* [Textauszug]
==================================================

Die Erfahrung, ein Projekt in fast allen Phasen durchzuplanen, ist sehr wichtig. Denn nur so weiß man, was wirklich realisierbar ist. Bei größeren Projekten lernt man zudem gut im Team zu arbeiten, da man „nur“ Teilbereiche eines Projekts entwirft.
Nach Abschluss des «KASCT Headquarters» wagte ich den Sprung zum Stararchitekten. Bei Santiago Calatrava in Zürich konnte ich meinen Fokus auf internationale Großprojekte weiter vertiefen. Die Arbeit bei Calatrava war für mich eine tolle Erfahrung und Herausforderung; gleich zu Beginn durfte ich den „Dubai Creek Tower“, den höchsten Aussichtsturm der Welt, mitplanen. Durch meine Erfahrung mit Großprojekten und der Planung mit BIM / 3D-Modellen konnte ich nach wenigen Monaten zunehmend Verantwortung übernehmen. Eine meiner Hauptaufgaben war es, die verschiedenen skulpturalen, oft noch abstrakten Entwurfsideen in Architektur umzusetzen. So habe ich fast täglich mit Santiago Calatrava persönlich Projekte besprechen und mit dem Team umsetzen können, was sehr inspirierend und vielfältig war.
Neben der Arbeit bei Calatrava erhielt ich die Chance privat verschiedene Projekte entwickeln zu dürfen. Bei einem größeren Projekt in der Nähe von Leipzig ging es, neben der Architektur, um die Abwicklung des Transaktionsprozesses für die Eigentümer und die Entwicklung des Grundstücks. Das ehemalige Mühlenareal stand mehr als 25 Jahre lang leer und sollte umgenutzt werden. Mit Hilfe eines guten, wirtschaftlich tragfähigen Entwicklungskonzepts konnte ich alle Stakeholder überzeugen und die Planung voranbringen. Insbesondere mit diesem Projekt habe ich mich immer mehr mit wirtschaftlichen Fragestellungen zu Immobilienbewertung, Steuern, Baukosten, Baupotenzial und Marktnachfrage für die Nutzung auseinandergesetzt.
Durch die Auseinandersetzung mit wirtschaftlichen Themen rund um Entwicklungskonzepte im Immobilienmarkt habe ich zunehmend festgestellt, dass Architekturprojekte und -studien oftmals nicht an gestalterischer Qualität scheitern, sondern an wirtschaftlichen Themen. Insbesondere im frühen Projektstadium sind immobilienmarktbezogene Fragen immens wichtig und können über den Erfolg entscheiden. Beispielsweise kann eine Marktanalyse wichtige Hinweise geben, ob die vorgesehene Nutzung nachgefragt ist. Um mich professionell mit den Themen zu beschäftigen, habe ich mich entschieden, fast zehn Jahre nach meinem Diplomabschluss, einen berufsbegleitenden Master in Immobilien am Center for Urban & Real Estate Management (CUREM) der Universität Zürich zu absolvieren. Der Master dauert drei Semester und richtet sich fast ausschließlich an Berufserfahrene der Bau und Immobilienwirtschaft. Mit Hilfe des Studiums konnte ich meine Kompetenzen im Bereich Wirtschaft vielfältig ergänzen und mein Netzwerk in der Immobilienwirtschaft erweitern. Der Austausch mit Kollegen aus verschiedenen Berufszweigen, wie Architektur, Bauherrenvertretung, Totalunternehmen, Investoren, Banken und Versicherungen, ist inspirierend und hilfreich.

==================================================

* [Aufgabenstellung]
Erklären Sie in ein bis drei Sätzen, warum sich die schreibende Person im Textauszug zum beruflichen Werdegang in der Architektur für den berufsbegleitenden Master in Immobilien entschied.

* [Aufgelistetes Material]
==================================================

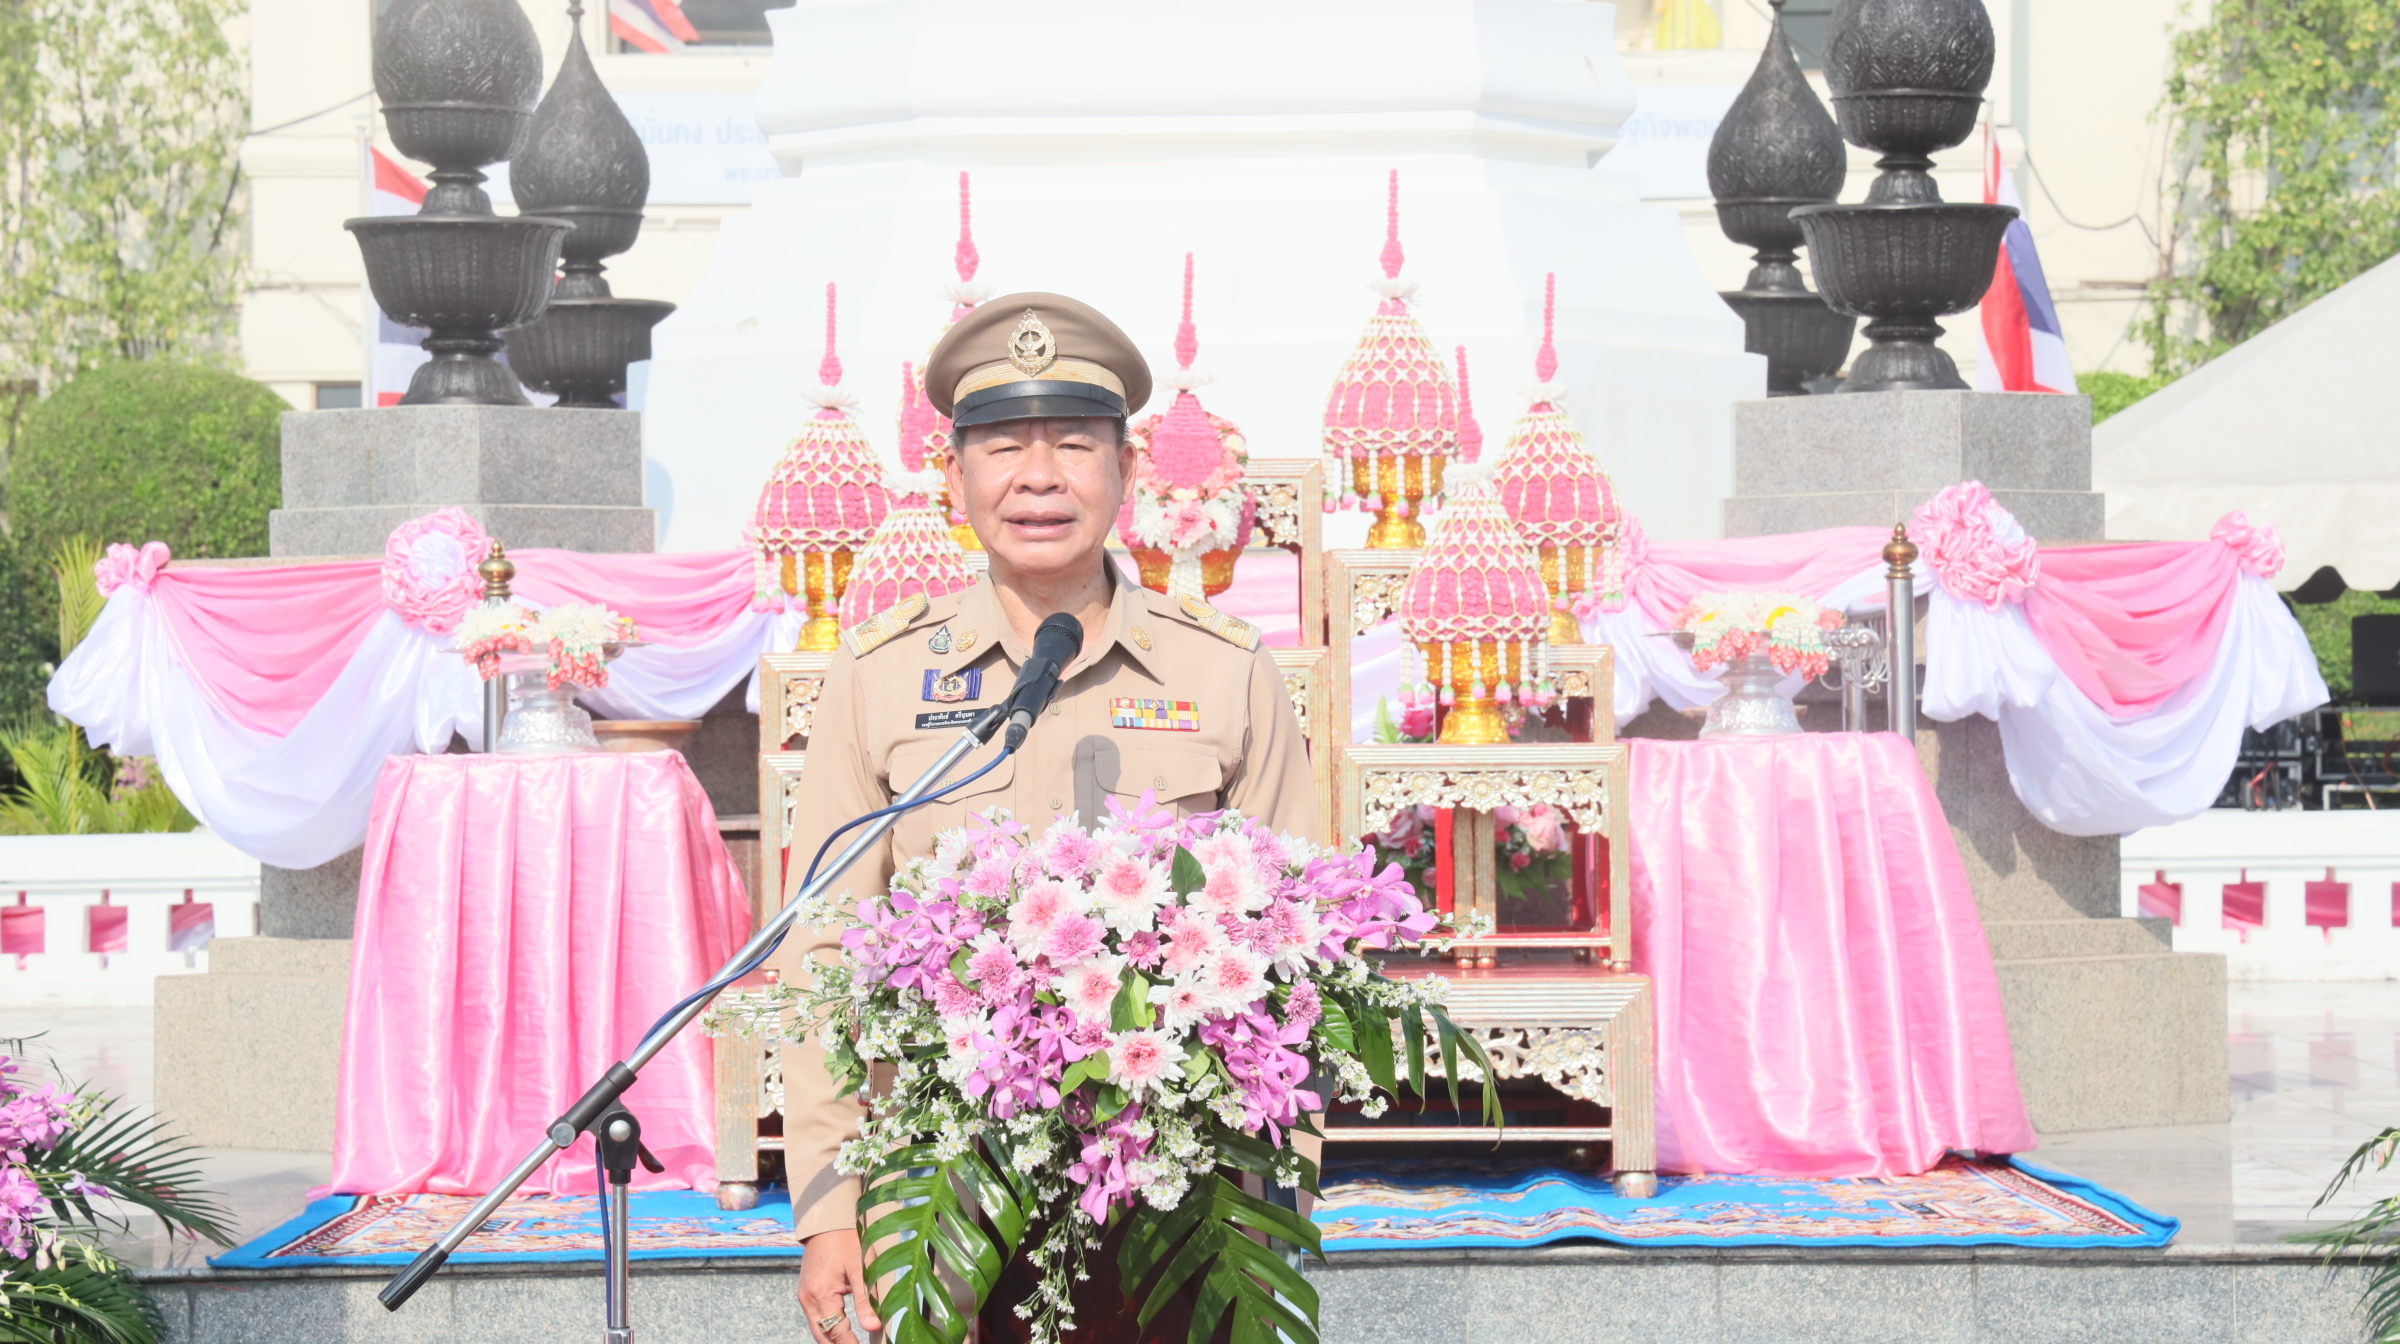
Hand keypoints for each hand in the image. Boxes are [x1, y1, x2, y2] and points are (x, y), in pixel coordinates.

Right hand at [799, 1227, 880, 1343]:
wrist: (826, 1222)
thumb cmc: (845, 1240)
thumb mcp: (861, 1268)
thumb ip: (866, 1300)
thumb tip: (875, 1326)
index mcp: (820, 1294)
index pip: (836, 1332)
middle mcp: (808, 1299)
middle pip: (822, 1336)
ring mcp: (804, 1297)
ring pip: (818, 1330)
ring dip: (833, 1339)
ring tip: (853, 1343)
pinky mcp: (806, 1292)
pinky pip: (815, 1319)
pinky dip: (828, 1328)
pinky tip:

==================================================

* [Ergebnis]
Bei der Beschäftigung mit wirtschaftlichen Themen hatte die schreibende Person festgestellt, dass Architekturprojekte und -studien oft nicht an gestalterischer Qualität scheitern, sondern an wirtschaftlichen Fragen. Gerade im frühen Projektstadium können diese über den Erfolg entscheiden. Um sich professionell mit diesen Themen zu beschäftigen, entschied sie sich für den Master am CUREM der Universität Zürich.